Querer transformar em heróis os principais líderes condenados pelo mensalão
tem o mesmo tom de farsa da afirmativa de que são "prisioneiros políticos
condenados por um tribunal de exceção". A defesa de José Dirceu tenta
constranger os ministros do Supremo Tribunal Federal (STF) da mesma maneira que
a de José Genoino tentou em vão durante o julgamento, confrontando-os com uma
história de vida que teria "alto valor social" pela luta política
desenvolvida tanto contra a ditadura militar quanto na democracia, com a
fundação do Partido dos Trabalhadores.
Seria realmente patético se, em consequência dessa classificação esdrúxula
de "perseguidos políticos", alguns deles pedissem asilo político a
"democracias" como a Venezuela ou Cuba, capazes, sim, de compactuar
com a farsa que surge da tentativa de repetir a história. Ou o Equador, como
fez, desmascarando-se, Julian Assange do Wikileaks. Cairiam no ridículo se
tentassem pedir asilo a uma democracia verdadeira.
Como escreveu Karl Marx, autor que deveria ser conhecido da parte dos réus
que tenta dar contornos políticos à roubalheira em que foram apanhados, a
história se repete, "a primeira vez como tragédia e a segunda como
farsa".
Pois Genoino, ex-presidente do PT, e Dirceu, ex-ministro-chefe da Casa
Civil, tentam trazer para o presente o passado, que para muitos foi heroico,
para justificar os crimes que praticaram contra a democracia, a favor da qual
dizem ter lutado.
Nada indica que a Guerrilha do Araguaia promovida pelo PCdoB maoista
pretendesse instalar no Brasil um governo democrático, nem que José Dirceu, do
Molipo (Movimento de Libertação Popular) tenha ido para Cuba aprender
democracia.
Mesmo sem entrar nos eventuais méritos que tenham tido na luta política,
esses "valores sociais" só fariam agravar a atuação dos dois no
episódio em julgamento, pois estariam traindo seus "ideais
democráticos", agindo contra a própria democracia.
O ex-guerrilheiro José Genoino já havia se transformado em um perverso
formulador da História ao se dizer vítima de novos torturadores da imprensa,
que em vez de pau de arara usariam a caneta para lhe infligir sofrimentos.
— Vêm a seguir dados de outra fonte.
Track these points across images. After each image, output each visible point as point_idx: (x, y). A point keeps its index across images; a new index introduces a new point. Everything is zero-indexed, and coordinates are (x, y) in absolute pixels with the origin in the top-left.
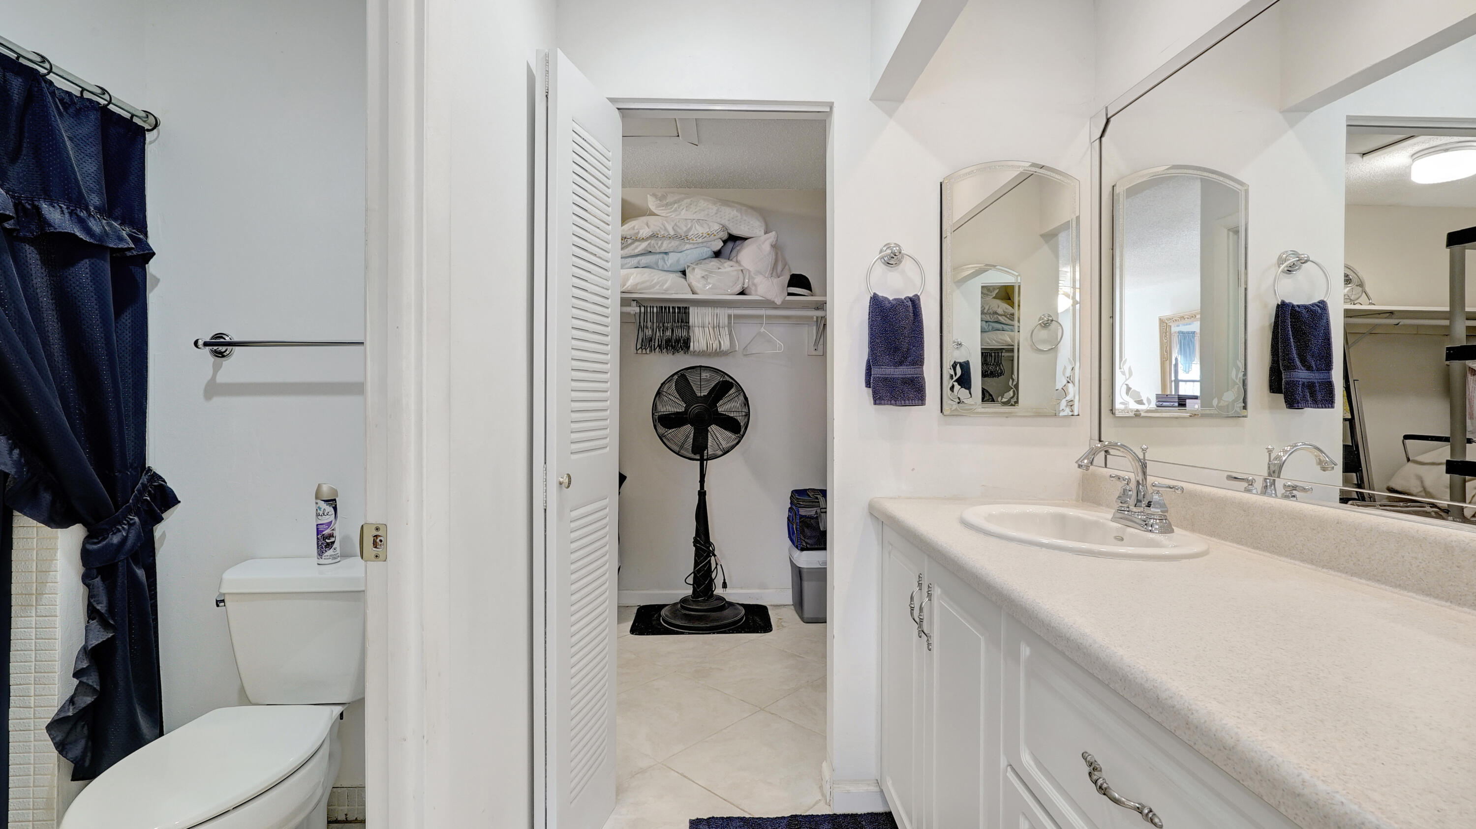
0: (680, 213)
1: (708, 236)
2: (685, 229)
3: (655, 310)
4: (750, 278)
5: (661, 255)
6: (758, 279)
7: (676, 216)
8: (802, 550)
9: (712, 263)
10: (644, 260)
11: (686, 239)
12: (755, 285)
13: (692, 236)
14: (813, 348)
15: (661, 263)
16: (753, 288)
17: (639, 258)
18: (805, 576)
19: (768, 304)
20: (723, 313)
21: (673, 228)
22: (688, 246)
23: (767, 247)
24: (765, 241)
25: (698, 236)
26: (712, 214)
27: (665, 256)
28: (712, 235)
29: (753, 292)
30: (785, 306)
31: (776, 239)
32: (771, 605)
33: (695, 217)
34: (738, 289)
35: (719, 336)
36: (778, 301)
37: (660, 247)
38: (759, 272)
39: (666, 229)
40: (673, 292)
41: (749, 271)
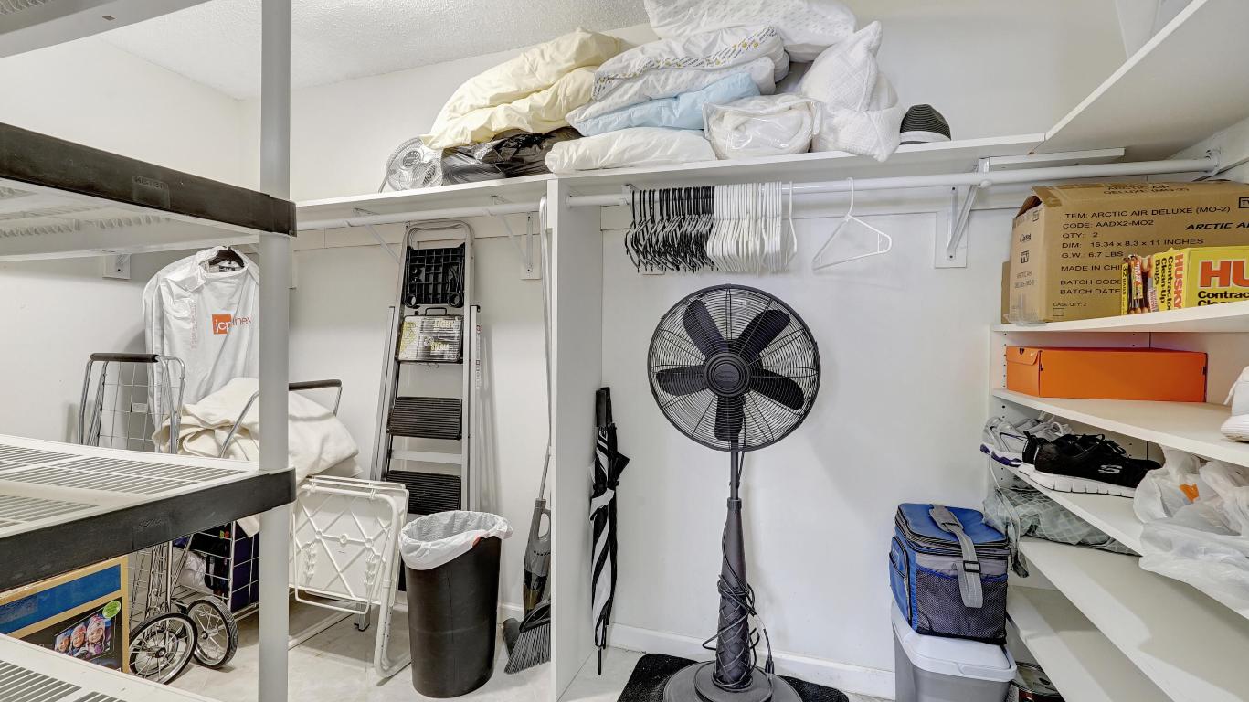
0: (699, 24)
1: (744, 49)
2: (704, 45)
3: (657, 194)
4: (827, 117)
5: (665, 102)
6: (841, 116)
7: (692, 30)
8: (921, 631)
9: (754, 102)
10: (637, 112)
11: (705, 63)
12: (834, 130)
13: (717, 56)
14: (945, 255)
15: (665, 113)
16: (831, 138)
17: (630, 110)
18: (925, 686)
19: (859, 166)
20: (774, 195)
21: (683, 47)
22: (711, 77)
23: (859, 54)
24: (855, 44)
25: (726, 53)
26: (754, 13)
27: (673, 101)
28: (752, 46)
29: (830, 146)
30: (895, 166)
31: (877, 37)
32: (856, 694)
33: (724, 24)
34: (802, 141)
35: (763, 231)
36: (881, 154)
37: (663, 86)
38: (841, 104)
39: (672, 51)
40: (684, 160)
41: (823, 105)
Tal
desvirtuamento de ideias, transformando a liberdade de expressão e de
informação em instrumentos de tortura, mostra bem a alma tortuosa desse
político metido em bandidagens a guisa de impor um projeto político
"popular".
Transformar um bando de delinquentes, na definição do ministro Celso de
Mello, em heróis é uma tentativa de vitimizar os condenados, dando conotações
políticas elevadas ao que não passou de um assalto aos cofres públicos com o
objetivo de perpetuar um partido no poder através do desvirtuamento da própria
democracia.
No julgamento, alguns ministros, mesmo que sugerindo respeito, ressaltaram
que não estavam julgando o passado dos réus, mas os fatos nos autos do
processo. Autos produzidos no sistema judiciário democrático, sob a atuação do
Ministério Público Federal, um avanço da Constituição de 1988 (que o PT se
recusou a assinar).
Os dois procuradores que atuaram no processo, Antonio Fernando de Souza e
Roberto Gurgel, foram nomeados pelo ex-presidente Lula, e sete dos dez atuais
ministros do Supremo Tribunal Federal foram indicados por Lula e Dilma.
Sem falar que o PT está no governo há dez anos, e o processo se desenvolveu
nos últimos sete anos. Todos esses pontos tornam ridícula a alegação de que os
condenados foram vítimas de um complô "da direita" em conluio com a
"mídia golpista".
Até Lula, de fora do processo, mas cada vez mais dentro do projeto de poder
beneficiário dos golpes cometidos, saiu-se com a tirada de que já fora
"absolvido pelas urnas", alegando para isso sua reeleição, seus 80%
de popularidade e a eleição de Dilma.
Fora o ato falho de admitir que alguma coisa fizera para ser absolvido, Lula
teve que ouvir dos ministros, em diversas ocasiões, que eleição não tem o dom
de apagar os crimes cometidos.
Essa tentativa por parte de Dirceu de colocar-se como um grande brasileiro
com "valor social" tem a ver com a possibilidade de anistia por parte
da presidente da República, hipótese aventada para o fim do ano. Seria um
acinte ao STF, um escândalo para a opinião pública e um reforço à percepção de
que, no Brasil, quem tem amigos poderosos não vai para a cadeia.